Alex Stanbury, Chief Executive Officer of Technology Minerals, said: "We have
seen significant progress during the period, culminating in the completion of
commissioning at Recyclus' Li-ion recycling plant which is operational and the
initiation of the commissioning phase at the Tipton lead acid site.
Production volumes continue to build as we scale up operations at the UK's
first industrial scale Li-ion battery recycling plant, which is achieving a
45% recycling rate from end-of-life battery to black mass, containing minerals
that are in high demand and are crucial for the battery manufacturing sector.
Ensuring there is security of supply of additional sources of critical
minerals through recycling will be pivotal amidst the ongoing push for
electrification, both in the UK and Europe.
"Additionally, we continue to advance our exploration assets and saw
particularly positive outcomes at the Leinster Lithium Project in Ireland. By
working with exploration partners to advance the development of our diverse
assets, we see potential to add significant value to the portfolio without
taking on the more substantial costs associated with developing exploration
assets.
"With the crucial building blocks in place, and the proposed acquisition of
Recyclus progressing, we believe we are well positioned to see a significant
ramp-up in the production of black mass from operations in 2024 as we execute
our strategy to create a fully circular economy for battery metals and
continue to further enhance our processes and technologies for long term
growth."
Enquiries
Technology Minerals Plc
Robin Brundle, Executive Chairman c/o +44 (0)20 4582 3500
Alexander Stanbury, Chief Executive Officer
Oberon Investments Limited (Broker)
Nick Lovering, Adam Pollock +44 (0)20 3179 5300
Gracechurch Group (Financial PR)
Harry Chathli, Alexis Gore, Rebecca Scott +44 (0)20 4582 3500
About Technology Minerals Plc
Technology Minerals is developing the UK's first listed, sustainable circular
economy for battery metals, using cutting-edge technology to recycle, recover,
and re-use battery technologies for a renewable energy future. The Company
currently holds 48.35% of the issued share capital of Recyclus Group Ltd, the
UK's first industrial-scale recycler of both lithium-ion and lead batteries.
Technology Minerals is focused on raw material exploration required for Li-ion
batteries, whilst solving the ecological issue of spent Li-ion batteries, by
recycling them for re-use by battery manufacturers. Further information on
Technology Minerals is available at www.technologyminerals.co.uk
(http://www.technologyminerals.co.uk) .
INTERIM MANAGEMENT REPORT
Overview
The past six months have been a period of significant progress for Technology
Minerals and Recyclus, during which it has achieved multiple key milestones in
its strategy to create a fully circular economy for critical battery metals.
Recyclus has considerably strengthened the foundations required to scale-up
operations at both its Li-ion and lead acid recycling plants, having commenced
operations at the Wolverhampton Li-ion site which have already yielded
impressive results in purity of the black mass produced, whilst entering the
commissioning phase at its Tipton lead acid facility. In a clear indication of
Recyclus' status as a pioneer in the battery sector with a strong reputation,
Recyclus was selected by the UK government as a founding member of its UK
Battery Strategy Taskforce.

— Exercise 1 —
Transcribe the stretch of the Technology Minerals passage from "Alex Stanbury, Chief" through "lead acid site.".
— Exercise 2 —
According to the Technology Minerals passage, what share of Recyclus Group Ltd's issued share capital does the Company currently hold?

— Listed records —

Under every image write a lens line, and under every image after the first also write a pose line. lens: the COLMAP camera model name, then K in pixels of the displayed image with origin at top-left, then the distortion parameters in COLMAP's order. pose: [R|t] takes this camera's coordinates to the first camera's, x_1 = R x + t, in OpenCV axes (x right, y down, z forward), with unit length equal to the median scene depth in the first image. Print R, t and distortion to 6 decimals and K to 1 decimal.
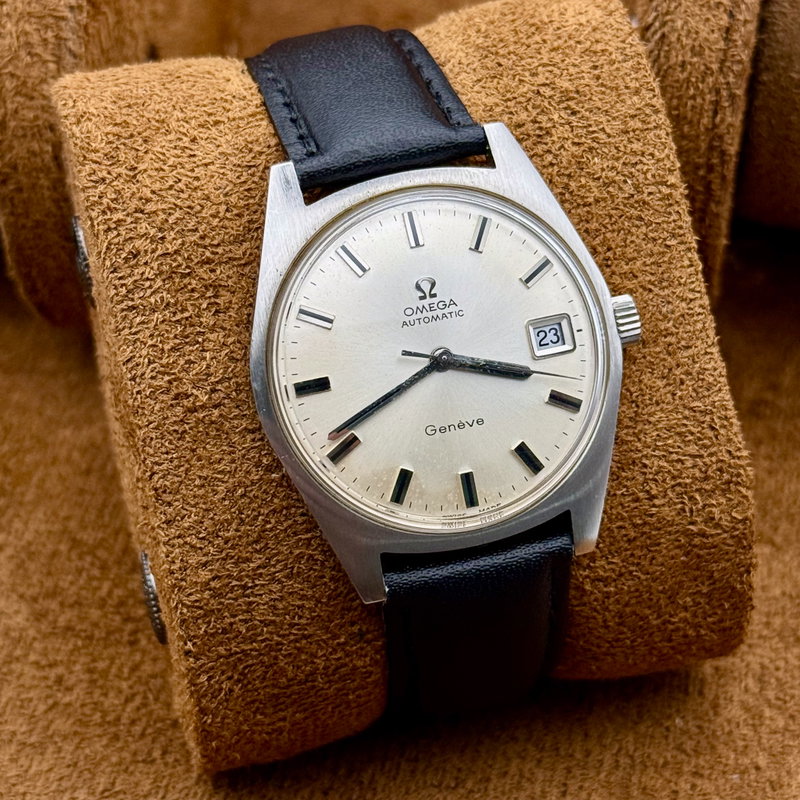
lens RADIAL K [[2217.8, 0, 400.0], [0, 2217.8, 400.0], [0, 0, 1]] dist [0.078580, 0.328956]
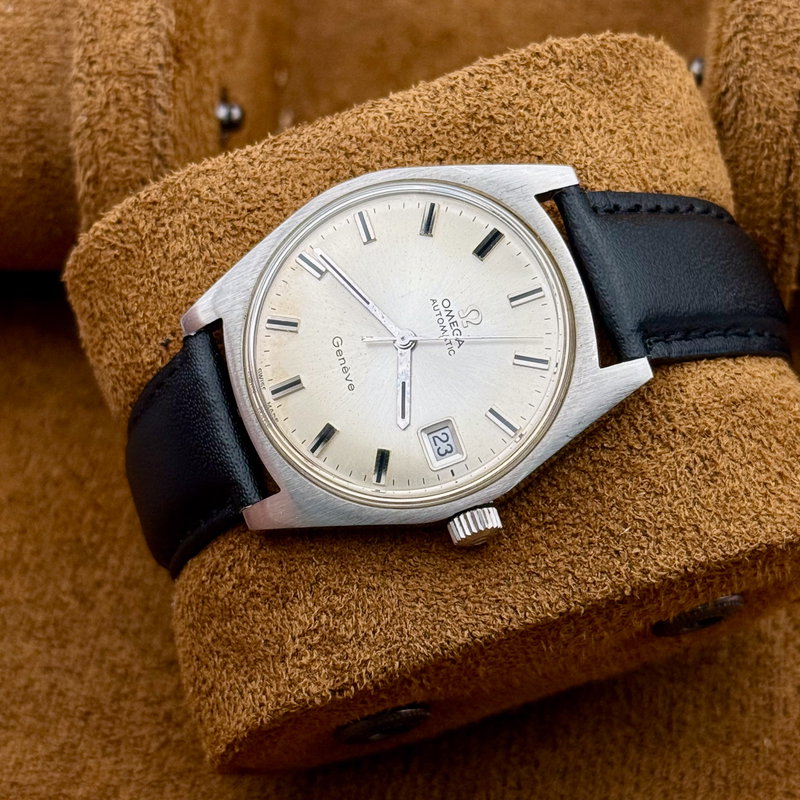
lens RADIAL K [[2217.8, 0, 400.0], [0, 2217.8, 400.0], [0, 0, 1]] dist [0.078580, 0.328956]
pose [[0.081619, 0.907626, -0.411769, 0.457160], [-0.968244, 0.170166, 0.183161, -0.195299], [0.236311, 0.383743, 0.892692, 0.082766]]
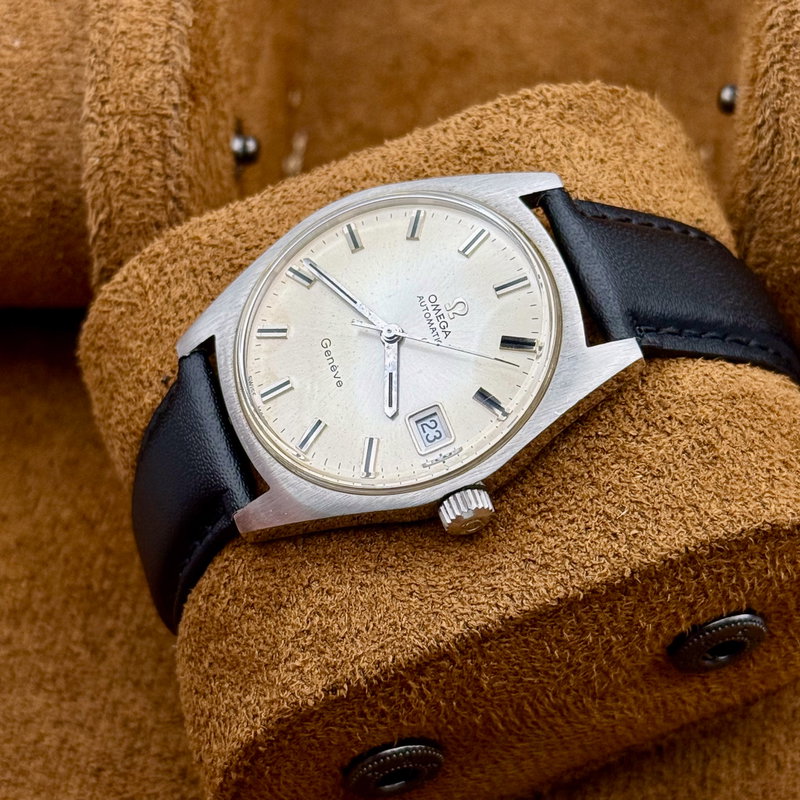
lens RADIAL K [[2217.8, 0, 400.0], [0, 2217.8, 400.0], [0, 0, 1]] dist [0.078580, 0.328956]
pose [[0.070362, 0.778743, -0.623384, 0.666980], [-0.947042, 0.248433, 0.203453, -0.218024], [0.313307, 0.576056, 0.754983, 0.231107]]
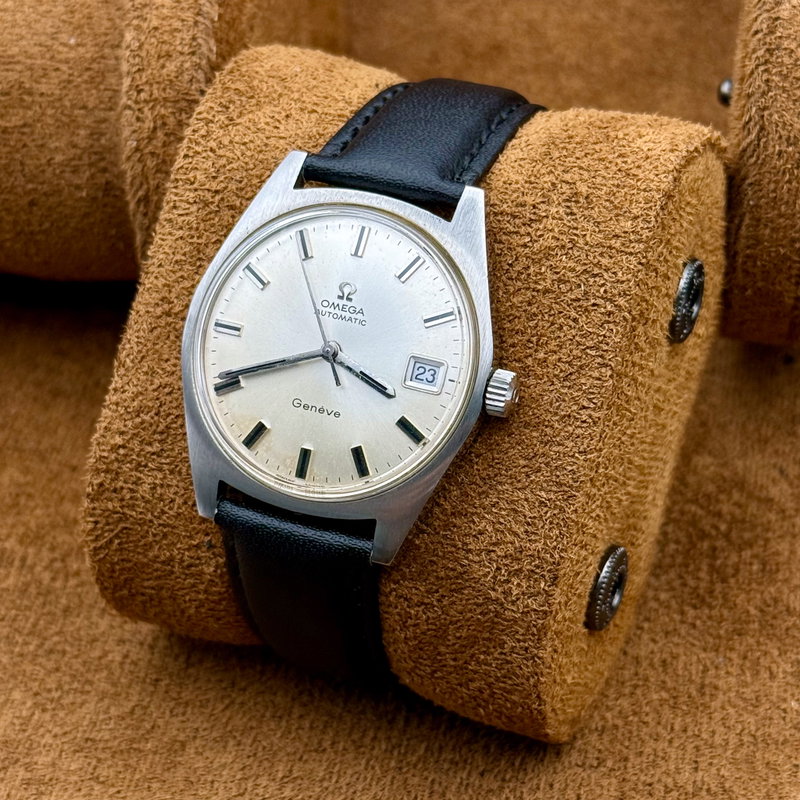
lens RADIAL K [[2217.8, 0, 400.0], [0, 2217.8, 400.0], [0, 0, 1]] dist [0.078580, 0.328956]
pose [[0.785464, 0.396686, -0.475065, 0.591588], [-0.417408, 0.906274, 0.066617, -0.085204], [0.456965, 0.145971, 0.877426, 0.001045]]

— Response box 1 —
Alex Stanbury, Chief Executive Officer of Technology Minerals, said: "We have
seen significant progress during the period, culminating in the completion of
commissioning at Recyclus' Li-ion recycling plant which is operational and the
initiation of the commissioning phase at the Tipton lead acid site.

— Response box 2 —
48.35%